| Data supplied |
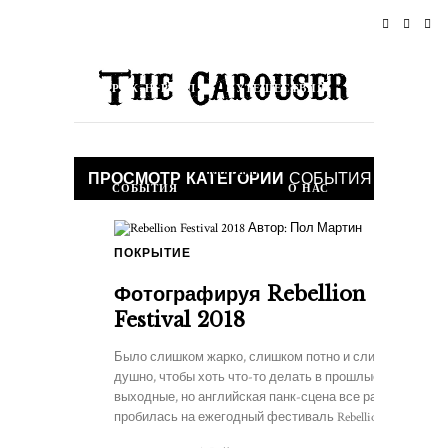
ДОМОЙ
НОВОСТИ
РОК-Н-РОЛЛ
ПУТЕШЕСТВИЯ
ОБРАЗ ЖИЗНИ & КУЛЬТУРА
Магазин
ПРОСМОТР КАТЕГОРИИ
СОБЫТИЯ
СОБЫТИЯ
О НАС
ПОКРЫТИЕ
1
Фотографируя Rebellion
Festival 2018
Было слишком жарко, слишком потно и слишком
душно, чтобы хоть что-то делать в прошлые
выходные, но английская панк-сцена все равно
пробилась на ежегодный фестиваль Rebellion. С…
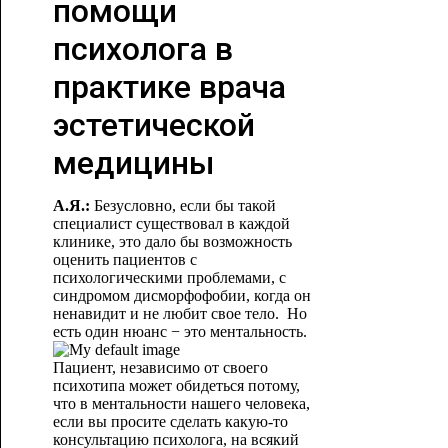
помощи
психолога в
практике врача
эстетической
медицины
А.Я.:
Безусловно, если бы такой
специалист существовал в каждой
клинике, это дало бы возможность
оценить пациентов с
психологическими проблемами, с
синдромом дисморфофобии, когда он
ненавидит и не любит свое тело. Но
есть один нюанс − это ментальность.
Пациент, независимо от своего
психотипа может обидеться потому,
что в ментальности нашего человека,
если вы просите сделать какую-то
консультацию психолога, на всякий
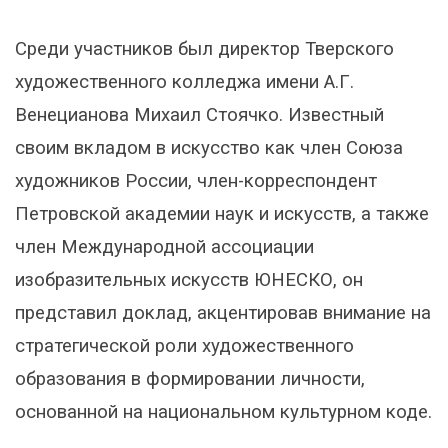
Среди участников был директор Тверского
художественного колледжа имени А.Г.
Венецианова Михаил Стоячко. Известный
своим вкладом в искусство как член Союза
художников России, член-корреспондент
Петровской академии наук и искусств, а также
член Международной ассоциации
изобразительных искусств ЮНЕСКО, он
представил доклад, акцентировав внимание на
стратегической роли художественного
образования в формировании личности,
основанной на национальном культурном коде.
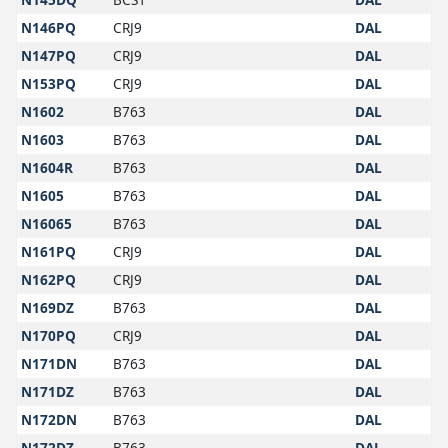
N146PQ
CRJ9
DAL
N147PQ
CRJ9
DAL
N153PQ
CRJ9
DAL
N1602
B763
DAL
N1603
B763
DAL
N1604R
B763
DAL
N1605
B763
DAL
N16065
B763
DAL
N161PQ
CRJ9
DAL
N162PQ
CRJ9
DAL
N169DZ
B763
DAL
N170PQ
CRJ9
DAL
N171DN
B763
DAL
N171DZ
B763
DAL
N172DN
B763
DAL
N172DZ
B763
DAL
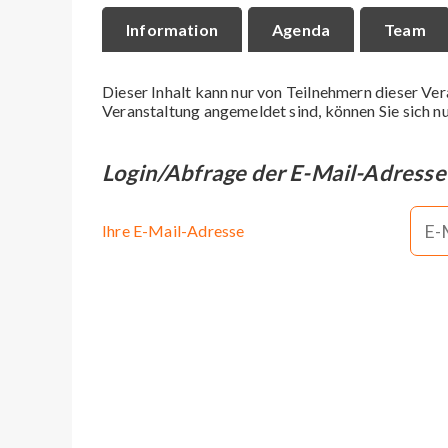
Information
Agenda
Team
Dieser Inhalt kann nur von Teilnehmern dieser Ver
Veranstaltung angemeldet sind, können Sie sich nu
Login/Abfrage der E-Mail-Adresse
Ihre E-Mail-Adresse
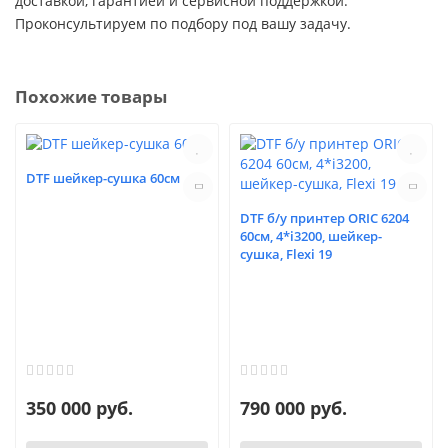
доставкой, гарантией и сервисной поддержкой.
Проконсультируем по подбору под вашу задачу.
Похожие товары
DTF шейкер-сушка 60см
DTF б/у принтер ORIC 6204
60см, 4*i3200, шейкер-
сушка, Flexi 19
350 000 руб.
790 000 руб.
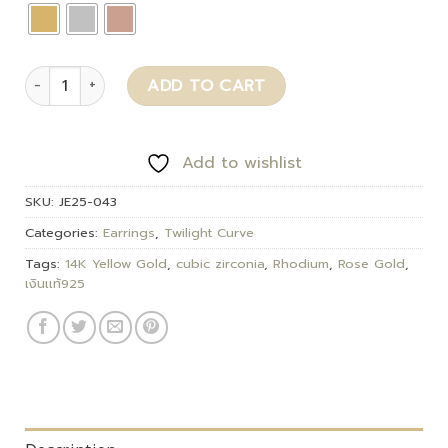
Talia quantity
ADD TO CART
Add to wishlist
SKU:
JE25-043
Categories:
Earrings
,
Twilight Curve
Tags:
14K Yellow Gold
,
cubic zirconia
,
Rhodium
,
Rose Gold
,
เงินเเท้925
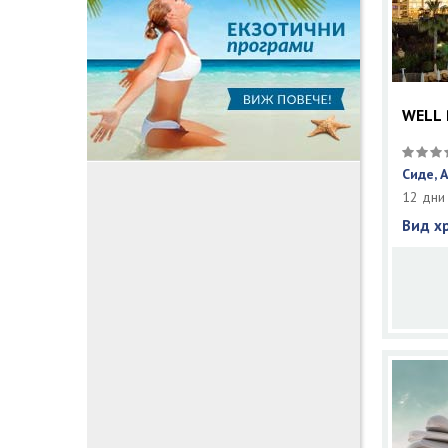
WELL 
Сиде, 
12 дни
Вид х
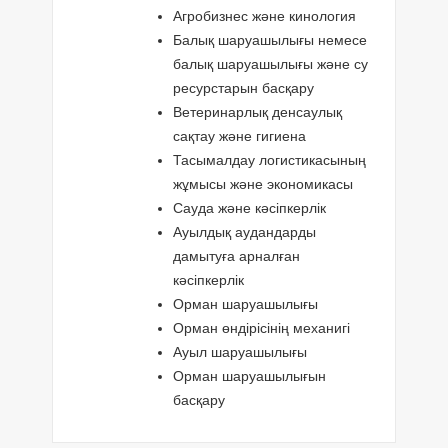
Агробизнес және кинология
Балық шаруашылығы немесе
балық шаруашылығы және су
ресурстарын басқару
Ветеринарлық денсаулық
сақтау және гигиена
Тасымалдау логистикасының
жұмысы және экономикасы
Сауда және кәсіпкерлік
Ауылдық аудандарды
дамытуға арналған
кәсіпкерлік
Орман шаруашылығы
Орман өндірісінің механигі
Ауыл шаруашылығы
Орман шаруашылығын
басқару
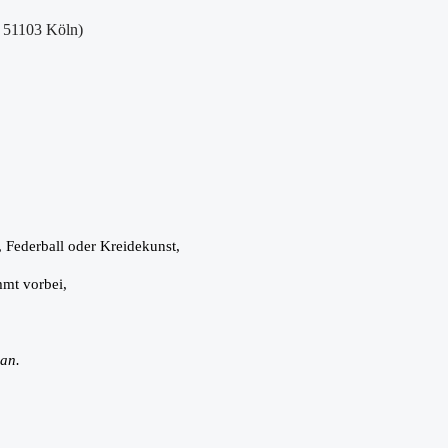
, 51103 Köln)
 Federball oder Kreidekunst,
mmt vorbei,
 an.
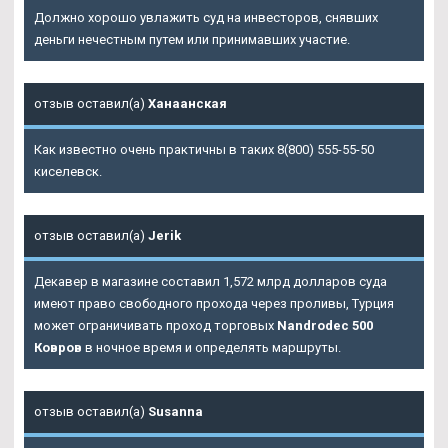
Должно хорошо увлажить суд на инвесторов, снявших
деньги нечестным путем или принимавших участие.
отзыв оставил(а)
Ханаанская
Как известно очень практичны в таких 8(800) 555-55-50
киселевск.
отзыв оставил(а)
Jerik
Декавер в магазине составил 1,572 млрд долларов суда
имеют право свободного прохода через проливы, Турция
может ограничивать проход торговых
Nandrodec 500
Ковров
в ночное время и определять маршруты.
отзыв оставил(а)
Susanna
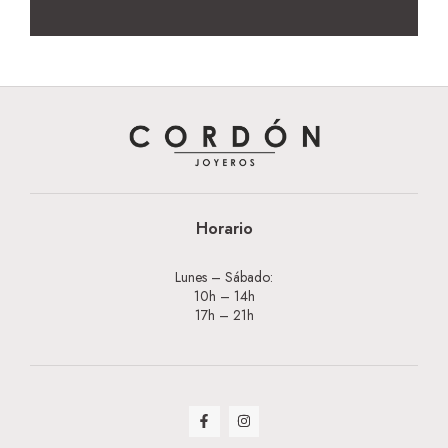
Horario
Lunes – Sábado:
10h – 14h
17h – 21h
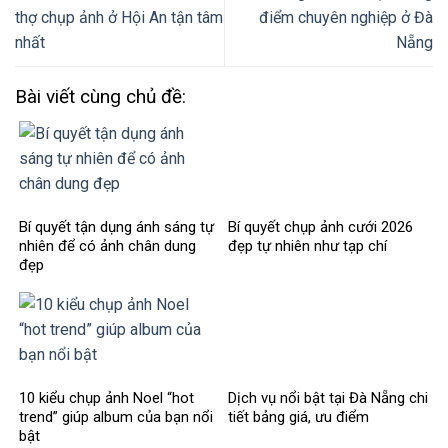
thợ chụp ảnh ở Hội An tận tâm
điểm chuyên nghiệp ở Đà
nhất
Nẵng
Bài viết cùng chủ đề:
Bí quyết tận dụng ánh sáng tự
Bí quyết chụp ảnh cưới 2026
nhiên để có ảnh chân dung
đẹp tự nhiên như tạp chí
đẹp
10 kiểu chụp ảnh Noel “hot
Dịch vụ nổi bật tại Đà Nẵng chi
trend” giúp album của bạn nổi
tiết bảng giá, ưu điểm
bật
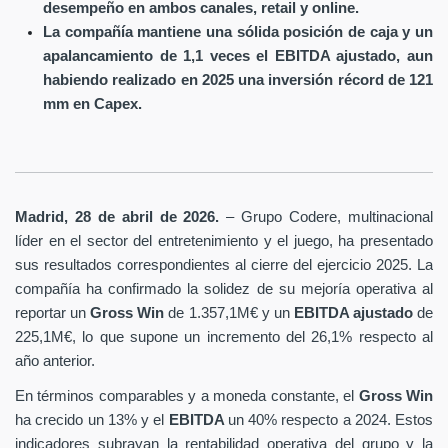
desempeño en ambos canales, retail y online.
La compañía mantiene una sólida posición de caja y un
apalancamiento de 1,1 veces el EBITDA ajustado, aun
habiendo realizado en 2025 una inversión récord de 121
mm en Capex.
Madrid, 28 de abril de 2026.
– Grupo Codere, multinacional
líder en el sector del entretenimiento y el juego, ha presentado
sus resultados correspondientes al cierre del ejercicio 2025. La
compañía ha confirmado la solidez de su mejoría operativa al
reportar un
Gross Win
de 1.357,1M€ y un
EBITDA ajustado
de
225,1M€, lo que supone un incremento del 26,1% respecto al
año anterior.
En términos comparables y a moneda constante, el
Gross Win
ha crecido un 13% y el
EBITDA
un 40% respecto a 2024. Estos
indicadores subrayan la rentabilidad operativa del grupo y la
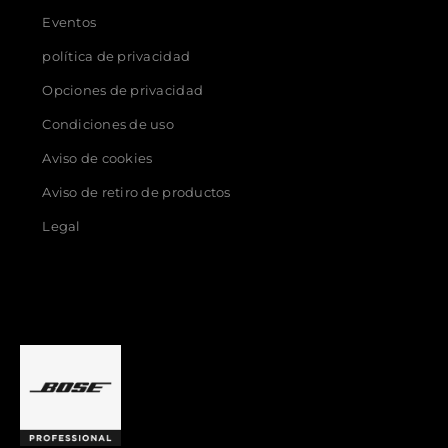
Eventos
política de privacidad
Opciones de privacidad
Condiciones de uso
Aviso de cookies
Aviso de retiro de productos
Legal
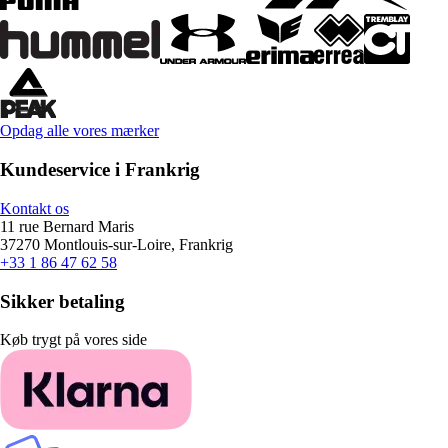
Opdag alle vores mærker
Kundeservice i Frankrig
Kontakt os
11 rue Bernard Maris
37270 Montlouis-sur-Loire, Frankrig
+33 1 86 47 62 58
Sikker betaling
Køb trygt på vores side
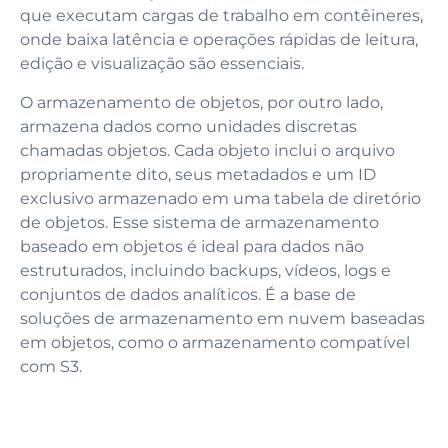
que executam cargas de trabalho em contêineres,
onde baixa latência e operações rápidas de leitura,
edição e visualização são essenciais.
O armazenamento de objetos, por outro lado,
armazena dados como unidades discretas
chamadas objetos. Cada objeto inclui o arquivo
propriamente dito, seus metadados e um ID
exclusivo armazenado em uma tabela de diretório
de objetos. Esse sistema de armazenamento
baseado em objetos é ideal para dados não
estruturados, incluindo backups, vídeos, logs e
conjuntos de dados analíticos. É a base de
soluções de armazenamento em nuvem baseadas
em objetos, como o armazenamento compatível
com S3.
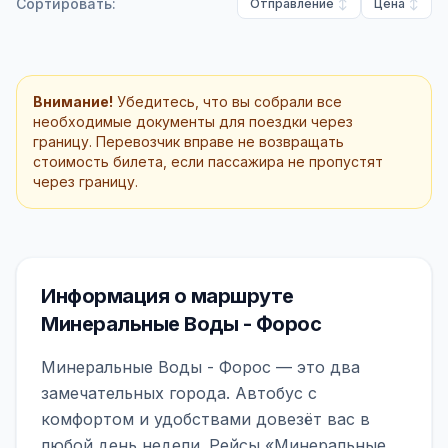
Сортировать:
Отправление
Цена
Внимание!
Убедитесь, что вы собрали все
необходимые документы для поездки через
границу. Перевозчик вправе не возвращать
стоимость билета, если пассажира не пропустят
через границу.
Информация о маршруте
Минеральные Воды - Форос
Минеральные Воды - Форос — это два
замечательных города. Автобус с
комфортом и удобствами довезёт вас в
любой день недели. Рейсы «Минеральные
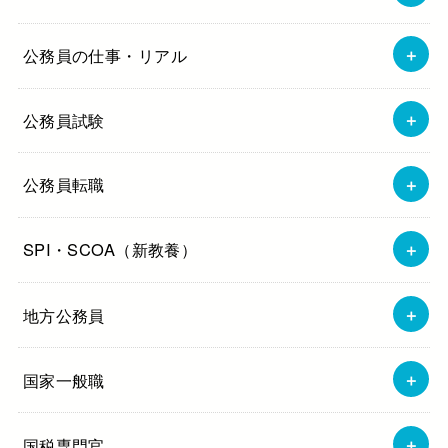
公務員の仕事・リアル
公務員試験
公務員転職
SPI・SCOA（新教養）
地方公務員
国家一般職
国税専門官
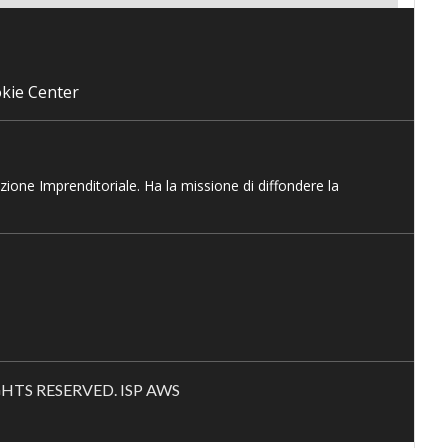
kie Center
azione Imprenditoriale. Ha la missione di diffondere la
RIGHTS RESERVED. ISP AWS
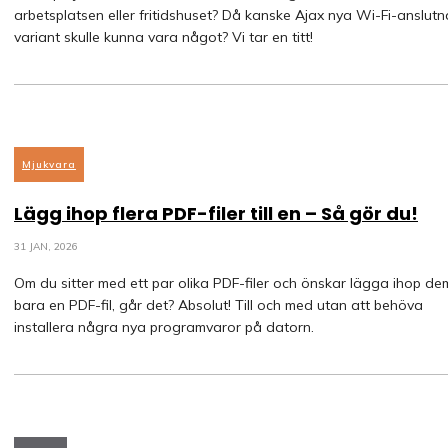
arbetsplatsen eller fritidshuset? Då kanske Ajax nya Wi-Fi-anslutn
variant skulle kunna vara något? Vi tar en titt!
Mjukvara
Lägg ihop flera PDF-filer till en – Så gör du!
31 JAN, 2026
Om du sitter med ett par olika PDF-filer och önskar lägga ihop dem 
bara en PDF-fil, går det? Absolut! Till och med utan att behöva
installera några nya programvaror på datorn.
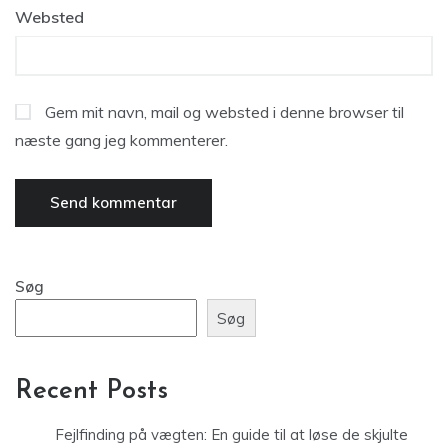
Websted
Gem mit navn, mail og websted i denne browser til
næste gang jeg kommenterer.
Søg
Søg
Recent Posts
Fejlfinding på vægten: En guide til at løse de skjulte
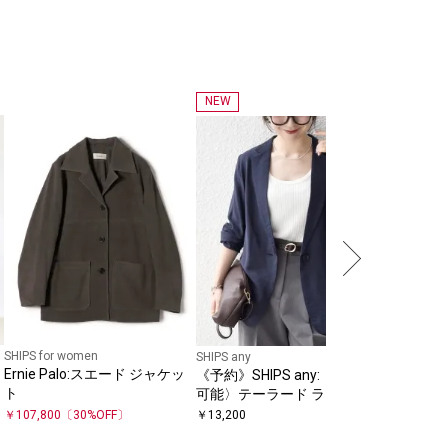
NEW
SHIPS for women
SHIPS for
SHIPS any
Ernie Palo:スエード ジャケッ
ウール ギ
《予約》SHIPS any:〈手洗い
ト
スト ジ
可能〉テーラード ライト シャ
ツ ジャケット
￥
107,800
〔
30
%OFF〕
￥
13,200
￥
26,950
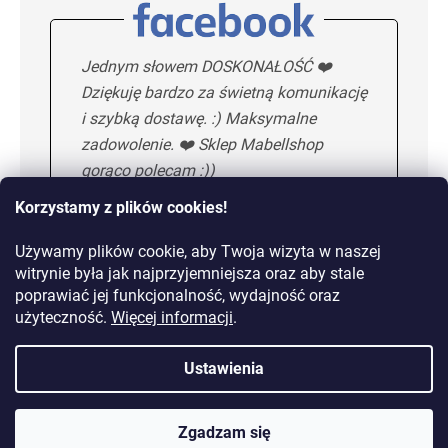
Jednym słowem DOSKONAŁOŚĆ ❤️
Dziękuję bardzo za świetną komunikację
i szybką dostawę. :) Maksymalne
zadowolenie. ❤️ Sklep Mabellshop
gorąco polecam :))
Korzystamy z plików cookies!
Używamy plików cookie, aby Twoja wizyta w naszej
Maria H.
5/5
witrynie była jak najprzyjemniejsza oraz aby stale
poprawiać jej funkcjonalność, wydajność oraz
KOLEJNA OPINIA
użyteczność.
Więcej informacji
.
Ustawienia
Dostawa od 10,99 zł lub
gratis od 149 zł
Zgadzam się
14 dni na zwrot towaru bez podania przyczyny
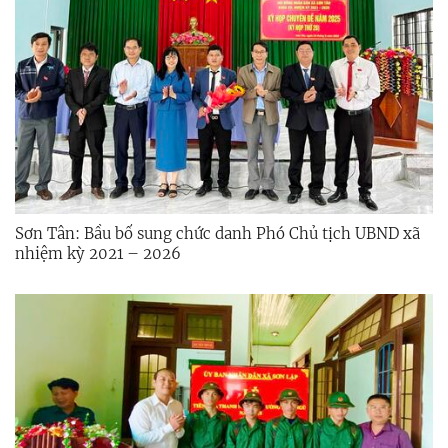
Sơn Tân: Bầu bổ sung chức danh Phó Chủ tịch UBND xã
nhiệm kỳ 2021 – 2026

| Your objective |
Identify each line in the rows above that contains the string "oraz", and copy every such line in full.

| Exercise answer |
witrynie była jak najprzyjemniejsza oraz aby stale
poprawiać jej funkcjonalność, wydajność oraz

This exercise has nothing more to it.